Two testing dates were used for volunteers to come in and prepare workshops. In total four volunteers came, two for each date. To market the new volunteer organization system a mass email was sent to existing Let’s Talk Science volunteers at the University of Waterloo. Two testing dates were posted on SignUp, each requiring two volunteers. The spots were filled not long after the email was sent. The first testing date was November 21st, 2017 and volunteers were required to prepare materials for the Building Bugs workshop. Volunteers were asked to work in EIT 1010, the storage space where most resources are kept. They were given a brief description on how Building Bugs runs to get a better understanding of how they needed to prepare materials. Volunteers were then guided through how to prepare materials and what materials needed to be prepared and were given an example of how the finished materials should look like. They were then given the rest of the hour to work.

The second testing date, November, 24th 2017, the two volunteers were asked to prepare the Earthquakes workshop. The workshop was summarized to the volunteers, just as for Building Bugs. They were again given a sample of what the materials for the workshop should look like. They were placed in the ESC mail room this time because the resources needed for this workshop were in that room.

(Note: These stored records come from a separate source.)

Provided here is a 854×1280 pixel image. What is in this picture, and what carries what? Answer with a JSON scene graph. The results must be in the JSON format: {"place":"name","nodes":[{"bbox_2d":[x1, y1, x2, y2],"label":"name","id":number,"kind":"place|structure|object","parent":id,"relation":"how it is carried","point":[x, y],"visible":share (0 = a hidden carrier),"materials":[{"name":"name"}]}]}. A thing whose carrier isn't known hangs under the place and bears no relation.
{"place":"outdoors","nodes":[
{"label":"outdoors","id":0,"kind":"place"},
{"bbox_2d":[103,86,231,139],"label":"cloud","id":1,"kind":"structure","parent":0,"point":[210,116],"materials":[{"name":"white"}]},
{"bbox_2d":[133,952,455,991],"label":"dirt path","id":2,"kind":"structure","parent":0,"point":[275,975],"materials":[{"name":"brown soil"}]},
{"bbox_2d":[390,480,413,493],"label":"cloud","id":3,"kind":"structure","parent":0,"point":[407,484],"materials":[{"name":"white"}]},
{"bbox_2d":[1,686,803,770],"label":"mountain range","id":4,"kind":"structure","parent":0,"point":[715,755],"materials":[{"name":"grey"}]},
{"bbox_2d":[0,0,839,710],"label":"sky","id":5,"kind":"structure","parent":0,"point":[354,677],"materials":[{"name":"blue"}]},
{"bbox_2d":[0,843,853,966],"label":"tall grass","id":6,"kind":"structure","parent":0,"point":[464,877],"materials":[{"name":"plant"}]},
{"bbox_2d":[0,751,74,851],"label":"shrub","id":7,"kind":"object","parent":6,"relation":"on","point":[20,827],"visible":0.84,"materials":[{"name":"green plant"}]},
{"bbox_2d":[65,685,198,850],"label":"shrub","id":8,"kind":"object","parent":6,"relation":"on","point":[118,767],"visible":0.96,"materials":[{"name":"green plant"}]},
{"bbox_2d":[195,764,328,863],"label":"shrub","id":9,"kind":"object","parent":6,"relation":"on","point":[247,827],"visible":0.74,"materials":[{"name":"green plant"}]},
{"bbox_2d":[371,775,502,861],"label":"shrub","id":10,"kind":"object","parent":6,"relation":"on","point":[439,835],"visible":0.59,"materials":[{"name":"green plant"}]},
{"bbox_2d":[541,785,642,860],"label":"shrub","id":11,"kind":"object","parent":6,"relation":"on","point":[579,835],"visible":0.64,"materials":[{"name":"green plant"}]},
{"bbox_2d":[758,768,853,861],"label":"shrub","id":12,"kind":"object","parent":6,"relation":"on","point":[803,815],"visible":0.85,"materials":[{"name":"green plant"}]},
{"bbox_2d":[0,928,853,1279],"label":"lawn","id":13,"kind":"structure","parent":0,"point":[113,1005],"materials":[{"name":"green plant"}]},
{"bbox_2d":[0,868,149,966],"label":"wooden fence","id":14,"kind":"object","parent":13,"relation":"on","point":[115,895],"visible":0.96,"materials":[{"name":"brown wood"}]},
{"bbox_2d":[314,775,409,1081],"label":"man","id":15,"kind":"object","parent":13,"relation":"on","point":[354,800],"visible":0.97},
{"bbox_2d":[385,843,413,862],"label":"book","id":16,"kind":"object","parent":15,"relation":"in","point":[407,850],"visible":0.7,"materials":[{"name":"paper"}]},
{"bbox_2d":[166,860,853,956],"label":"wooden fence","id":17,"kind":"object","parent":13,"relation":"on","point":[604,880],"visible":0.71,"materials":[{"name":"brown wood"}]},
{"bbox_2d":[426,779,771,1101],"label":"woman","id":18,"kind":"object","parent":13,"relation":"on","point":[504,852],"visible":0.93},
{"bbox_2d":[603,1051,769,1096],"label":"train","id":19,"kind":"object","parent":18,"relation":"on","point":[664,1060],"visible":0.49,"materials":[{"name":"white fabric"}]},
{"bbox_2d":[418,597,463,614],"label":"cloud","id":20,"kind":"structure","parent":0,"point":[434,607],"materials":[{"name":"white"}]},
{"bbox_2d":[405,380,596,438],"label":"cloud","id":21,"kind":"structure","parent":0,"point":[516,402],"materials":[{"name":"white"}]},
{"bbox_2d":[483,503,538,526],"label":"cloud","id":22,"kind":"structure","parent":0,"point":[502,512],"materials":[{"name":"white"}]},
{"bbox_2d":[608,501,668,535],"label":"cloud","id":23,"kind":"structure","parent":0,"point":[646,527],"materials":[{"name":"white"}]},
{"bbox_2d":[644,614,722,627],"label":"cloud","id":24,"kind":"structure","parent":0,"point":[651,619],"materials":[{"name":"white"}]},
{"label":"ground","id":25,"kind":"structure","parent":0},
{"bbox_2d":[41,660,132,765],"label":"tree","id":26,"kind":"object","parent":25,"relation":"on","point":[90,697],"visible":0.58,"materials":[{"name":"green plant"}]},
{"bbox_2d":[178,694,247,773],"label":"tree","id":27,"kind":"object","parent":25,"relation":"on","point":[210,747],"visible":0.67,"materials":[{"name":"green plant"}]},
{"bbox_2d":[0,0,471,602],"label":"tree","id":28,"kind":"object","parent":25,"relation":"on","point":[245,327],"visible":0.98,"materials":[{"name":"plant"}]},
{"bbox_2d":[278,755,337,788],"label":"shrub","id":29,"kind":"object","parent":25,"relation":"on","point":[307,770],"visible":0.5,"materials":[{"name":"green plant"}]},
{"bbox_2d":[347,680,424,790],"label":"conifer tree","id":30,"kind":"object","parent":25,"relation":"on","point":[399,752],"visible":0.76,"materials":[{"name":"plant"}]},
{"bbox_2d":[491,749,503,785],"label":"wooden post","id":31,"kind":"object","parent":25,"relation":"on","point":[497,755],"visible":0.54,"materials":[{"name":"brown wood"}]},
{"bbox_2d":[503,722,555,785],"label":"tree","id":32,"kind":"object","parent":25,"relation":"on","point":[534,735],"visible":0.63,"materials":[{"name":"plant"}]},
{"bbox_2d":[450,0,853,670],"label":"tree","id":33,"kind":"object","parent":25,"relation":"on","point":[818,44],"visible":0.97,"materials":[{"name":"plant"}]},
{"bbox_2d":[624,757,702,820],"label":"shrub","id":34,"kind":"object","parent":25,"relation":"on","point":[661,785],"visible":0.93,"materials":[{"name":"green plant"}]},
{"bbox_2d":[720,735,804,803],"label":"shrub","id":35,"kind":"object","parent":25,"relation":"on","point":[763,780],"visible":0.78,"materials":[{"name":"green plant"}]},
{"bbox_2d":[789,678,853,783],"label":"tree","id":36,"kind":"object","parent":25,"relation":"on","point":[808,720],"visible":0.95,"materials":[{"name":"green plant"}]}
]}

Figure ii of the appendix shows the questionaire volunteers were given at the end of the hour. It is clearly shown from their responses that volunteers enjoyed this experience. All volunteers said that it is a good idea for them to help organize the workshops because it helps them gain extra hours if they have schedule conflicts with the visits. Other reasons inlcude helping the outreach assistants and having a better idea of how workshops are prepared.  

4.0 Conclusion

This system can increase the efficiency of the Science outreach office if implemented properly. With the help of volunteers assistants will be able to focus more on visits, training, and other community events. Stakeholders such as the manager of Science Outreach will also benefit from this system due to the increase in efficiency and time management in the office. Hours will be added on to volunteer profiles, which can be used on resumes and applications.

5.0 Recommendation

Assistants will start cleaning the storage space for volunteers and discuss which areas volunteers can have access to with the manager. The storage space is a room where most workshop resources are kept, but is quite messy. Figure iii of the appendix plots data into a graph based on items volunteers were asked to rank on the evaluation forms. Cleanliness of workspace has the lowest score. The storage space becomes quite messy when assistants are preparing workshops or creating new ones, so it is their responsibility to make sure it is clean for when volunteers come in.

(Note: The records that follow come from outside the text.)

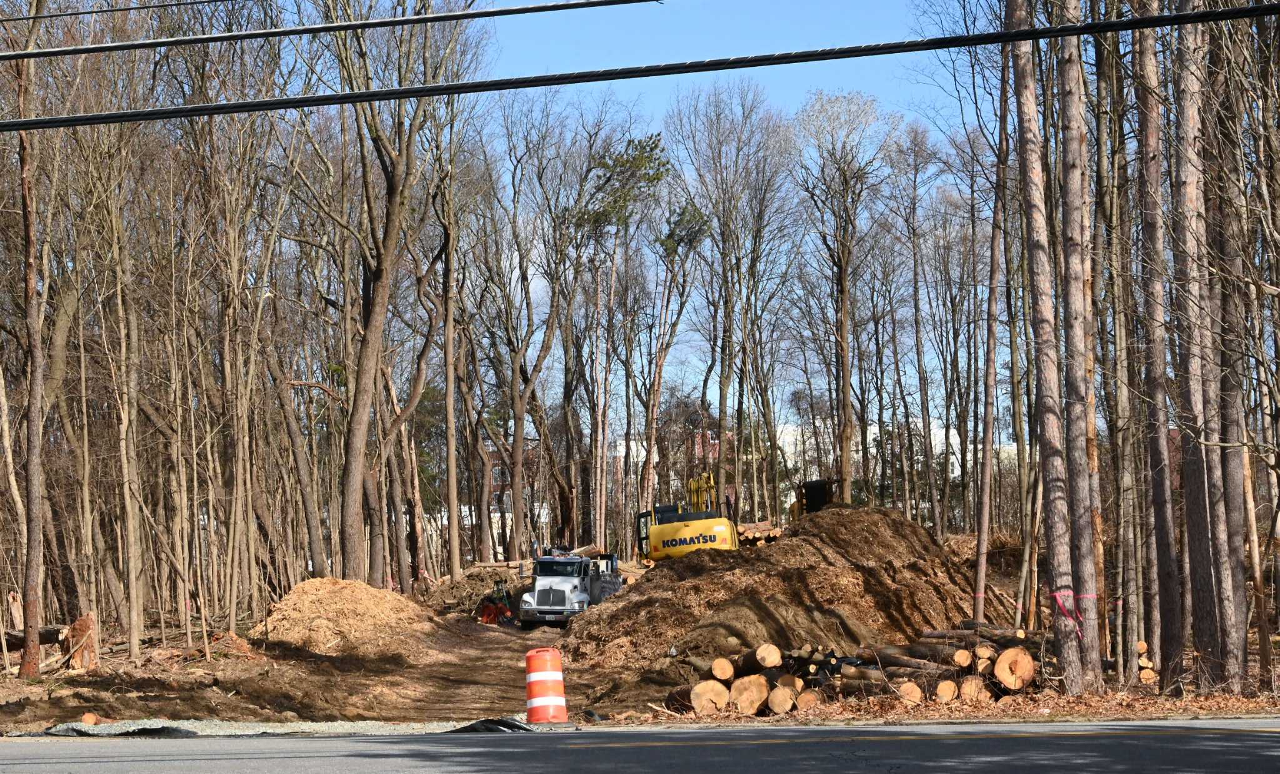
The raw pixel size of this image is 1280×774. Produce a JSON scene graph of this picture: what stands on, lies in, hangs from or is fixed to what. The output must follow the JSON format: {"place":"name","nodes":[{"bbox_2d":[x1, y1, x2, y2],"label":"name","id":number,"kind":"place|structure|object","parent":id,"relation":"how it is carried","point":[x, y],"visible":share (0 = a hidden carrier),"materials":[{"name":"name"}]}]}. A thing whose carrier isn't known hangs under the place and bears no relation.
{"place":"outdoors","nodes":[
{"label":"outdoors","id":0,"kind":"place"},
{"bbox_2d":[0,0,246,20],"label":"power line","id":1,"kind":"object","parent":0,"point":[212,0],"visible":0.96,"materials":[{"name":"black plastic"}]},
{"bbox_2d":[0,0,658,61],"label":"power line","id":2,"kind":"object","parent":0,"point":[478,15],"visible":0.96,"materials":[{"name":"black plastic"}]},
{"bbox_2d":[482,440,544,549],"label":"brick building","id":3,"kind":"structure","parent":0,"point":[492,510],"materials":[{"name":"red brick"}]},
{"bbox_2d":[83,0,1009,440],"label":"sky","id":4,"kind":"structure","parent":0,"point":[642,82],"materials":[{"name":"blue"}]},
{"bbox_2d":[0,718,1278,773],"label":"road","id":5,"kind":"structure","parent":0,"point":[1039,739],"materials":[{"name":"grey asphalt"}]},
{"bbox_2d":[524,648,568,724],"label":"traffic barrel","id":6,"kind":"object","parent":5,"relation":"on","point":[535,703],"visible":0.98,"materials":[{"name":"plastic"}]},
{"bbox_2d":[0,558,1279,730],"label":"dirt ground","id":7,"kind":"structure","parent":0,"point":[50,708],"materials":[{"name":"brown soil"}]},
{"bbox_2d":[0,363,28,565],"label":"tree","id":8,"kind":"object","parent":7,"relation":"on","point":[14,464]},
{"bbox_2d":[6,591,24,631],"label":"tree stump","id":9,"kind":"object","parent":7,"relation":"on","point":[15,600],"visible":0.72,"materials":[{"name":"brown wood"}]},
{"bbox_2d":[11,0,48,677],"label":"tree","id":10,"kind":"object","parent":7,"relation":"on","point":[32,494],"visible":0.97,"materials":[{"name":"brown plant"}]},
{"bbox_2d":[0,625,66,650],"label":"log","id":11,"kind":"object","parent":7,"relation":"on","point":[22,638],"visible":0.72,"materials":[{"name":"brown wood"}]},
{"bbox_2d":[60,615,98,669],"label":"tree stump","id":12,"kind":"object","parent":7,"relation":"on","point":[74,629],"visible":0.79,"materials":[{"name":"brown wood"}]},
{"bbox_2d":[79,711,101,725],"label":"log","id":13,"kind":"object","parent":7,"relation":"on","point":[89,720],"visible":0.75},
{"bbox_2d":[105,136,148,656],"label":"tree","id":14,"kind":"object","parent":7,"relation":"on","point":[131,527],"visible":0.97,"materials":[{"name":"brown plant"}]},
{"bbox_2d":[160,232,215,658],"label":"tree","id":15,"kind":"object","parent":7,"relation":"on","point":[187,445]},
{"bbox_2d":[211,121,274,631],"label":"tree","id":16,"kind":"object","parent":7,"relation":"on","point":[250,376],"visible":0.97,"materials":[{"name":"brown plant"}]},
{"bbox_2d":[18,716,534,737],"label":"gravel strip","id":17,"kind":"object","parent":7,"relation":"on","point":[112,727],"visible":0.61,"materials":[{"name":"grey gravel"}]},
{"bbox_2d":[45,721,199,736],"label":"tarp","id":18,"kind":"object","parent":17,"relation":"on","point":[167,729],"visible":0.65,"materials":[{"name":"grey"}]},
{"bbox_2d":[448,716,533,732],"label":"black tarp","id":19,"kind":"object","parent":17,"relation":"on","point":[480,722],"visible":0.55,"materials":[{"name":"black plastic"}]},
{"bbox_2d":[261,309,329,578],"label":"tree","id":20,"kind":"object","parent":7,"relation":"on","point":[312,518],"visible":0.9,"materials":[{"name":"brown"}]},
{"bbox_2d":[246,576,436,657],"label":"wood chip pile","id":21,"kind":"object","parent":7,"relation":"on","point":[329,592],"visible":0.87,"materials":[{"name":"beige wood"}]},
{"bbox_2d":[314,0,461,589],"label":"tree","id":22,"kind":"object","parent":7,"relation":"on","point":[369,332],"visible":0.99,"materials":[{"name":"brown plant"}]},
{"bbox_2d":[436,113,464,584],"label":"tree","id":23,"kind":"object","parent":7,"relation":"on","point":[447,393],"visible":0.98,"materials":[{"name":"brown"}]},
{"bbox_2d":[423,561,534,618],"label":"dirt mound","id":24,"kind":"object","parent":7,"relation":"on","point":[469,600],"visible":0.64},
{"bbox_2d":[477,580,516,625],"label":"machine","id":25,"kind":"object","parent":7,"relation":"on","point":[487,612],"visible":0.79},
{"bbox_2d":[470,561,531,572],"label":"log","id":26,"kind":"object","parent":7,"relation":"on","point":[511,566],"visible":0.67,"materials":[{"name":"brown wood"}]},
{"bbox_2d":[479,100,578,564],"label":"tree","id":27,"kind":"object","parent":7,"relation":"on","point":[514,407],"visible":0.98,"materials":[{"name":"brown plant"}]},
{"bbox_2d":[518,550,624,627],"label":"dump truck","id":28,"kind":"object","parent":7,"relation":"on","point":[542,592],"visible":0.83,"materials":[{"name":"metal"}]},
{"bbox_2d":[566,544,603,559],"label":"log","id":29,"kind":"object","parent":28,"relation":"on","point":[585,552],"visible":0.62,"materials":[{"name":"beige wood"}]},
{"bbox_2d":[573,128,668,541],"label":"pine tree","id":30,"kind":"object","parent":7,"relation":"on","point":[656,179],"visible":0.91,"materials":[{"name":"plant"}]},
{"bbox_2d":[638,190,711,509],"label":"tree","id":31,"kind":"object","parent":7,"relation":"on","point":[659,376],"visible":0.92,"materials":[{"name":"plant"}]},
{"bbox_2d":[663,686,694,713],"label":"log","id":32,"kind":"object","parent":7,"relation":"on","point":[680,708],"visible":0.58,"materials":[{"name":"brown wood"}]},
{"bbox_2d":[636,471,739,560],"label":"excavator","id":33,"kind":"object","parent":7,"relation":"on","point":[706,539],"visible":0.7,"materials":[{"name":"yellow metal"}]},
{"bbox_2d":[666,83,786,518],"label":"tree","id":34,"kind":"object","parent":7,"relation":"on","point":[730,301],"visible":0.96,"materials":[{"name":"plant"}]},
{"bbox_2d":[562,503,995,671],"label":"dirt mound","id":35,"kind":"object","parent":7,"relation":"on","point":[891,520],"visible":0.8,"materials":[{"name":"brown soil"}]},
{"bbox_2d":[734,520,783,545],"label":"log pile","id":36,"kind":"object","parent":35,"relation":"on","point":[746,527],"visible":0.46,"materials":[{"name":"brown wood"}]},
{"bbox_2d":[788,478,834,521],"label":"excavator","id":37,"kind":"object","parent":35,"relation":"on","point":[817,491],"visible":0.43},
{"bbox_2d":[793,91,890,498],"label":"tree","id":38,"kind":"object","parent":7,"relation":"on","point":[846,301],"visible":0.99,"materials":[{"name":"plant"}]},
{"bbox_2d":[675,625,1048,715],"label":"log pile","id":39,"kind":"object","parent":7,"relation":"on","point":[910,686],"visible":0.61,"materials":[{"name":"brown wood"}]},
{"bbox_2d":[886,121,949,537],"label":"tree","id":40,"kind":"object","parent":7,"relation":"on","point":[915,287],"visible":0.98,"materials":[{"name":"brown plant"}]},
{"bbox_2d":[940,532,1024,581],"label":"brush pile","id":41,"kind":"object","parent":7,"relation":"on","point":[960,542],"visible":0.41,"materials":[{"name":"brown"}]},
{"bbox_2d":[972,21,1013,619],"label":"tree","id":42,"kind":"object","parent":7,"relation":"on","point":[979,564],"visible":0.94,"materials":[{"name":"brown"}]},
{"bbox_2d":[1008,0,1078,695],"label":"tree","id":43,"kind":"object","parent":7,"relation":"on","point":[1053,508],"visible":0.97,"materials":[{"name":"brown"}]},
{"bbox_2d":[1050,588,1086,638],"label":"pink ribbon","id":44,"kind":"object","parent":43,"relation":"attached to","point":[1057,595],"visible":0.67,"materials":[{"name":"pink plastic"}]},
{"bbox_2d":[1053,0,1106,696],"label":"tree","id":45,"kind":"object","parent":7,"relation":"on","point":[1095,645],"visible":0.91,"materials":[{"name":"brown"}]},
{"bbox_2d":[1098,11,1138,678],"label":"tree","id":46,"kind":"object","parent":7,"relation":"on","point":[1117,345],"visible":0.93,"materials":[{"name":"brown"}]},
{"bbox_2d":[1135,640,1158,683],"label":"log pile","id":47,"kind":"object","parent":7,"relation":"on","point":[1140,645],"visible":0.49,"materials":[{"name":"brown wood"}]},
{"bbox_2d":[1130,0,1185,686],"label":"tree","id":48,"kind":"object","parent":7,"relation":"on","point":[1167,578],"visible":0.92,"materials":[{"name":"brown"}]},
{"bbox_2d":[1167,0,1226,691],"label":"tree","id":49,"kind":"object","parent":7,"relation":"on","point":[1202,624],"visible":0.92,"materials":[{"name":"brown"}]},
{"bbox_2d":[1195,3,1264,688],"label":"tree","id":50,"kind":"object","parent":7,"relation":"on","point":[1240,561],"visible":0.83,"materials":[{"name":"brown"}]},
{"bbox_2d":[0,1,1279,133],"label":"power line","id":51,"kind":"object","parent":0,"point":[480,82],"visible":0.96,"materials":[{"name":"black plastic"}]},
{"bbox_2d":[608,426,724,503],"label":"brick building","id":52,"kind":"structure","parent":0,"point":[632,450],"materials":[{"name":"red brick"}]},
{"bbox_2d":[766,421,1019,488],"label":"white building","id":53,"kind":"structure","parent":0,"point":[877,429],"materials":[{"name":"white"}]}
]}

Final recommendation is to not write the name of the workshop that will be organized by volunteers, on SignUp. This way, the assistant can delegate volunters to prepare workshops that require more work. It will also allow assistants to have volunteers prepare multiple workshops if there is time leftover.

 

 

 

 

 

6.0 References

Fletcher, T. D, & Major, D. A. (2006). The Effects of Communication Modality on Performance and Self-Ratings of Teamwork. Journal of Computer-Mediated Communication, 22(6). Retreived from http://onlinelibrary.wiley.com/doi/10.1111/j.1083-6101.2006.00027.x/full

 

Waterloo Science Outreach provides programs and enrichment. (n.d). Community Outreach. University of Waterloo. Retrieved from https://uwaterloo.ca/science/community-outreach

7.0 Glossary

Building Bugs: A workshop from Let’s Talk Science which is catered towards grade 2 students and talks about growth and changes in animals.

Earthquakes:A workshop from Let’s Talk Science which is catered toward grade 3 students and talks about forces and stable structures.

Let’s Talk Science: A national organization founded in 1991, whos mission is to use interactive learning with youth to create a better understanding of science, technology, engineering, and math (STEM).

Outreach: Going further than just personal and job responsibilities and helping out communities in different ways.

SignUp: A website that allows people to easily coordinate volunteers for events.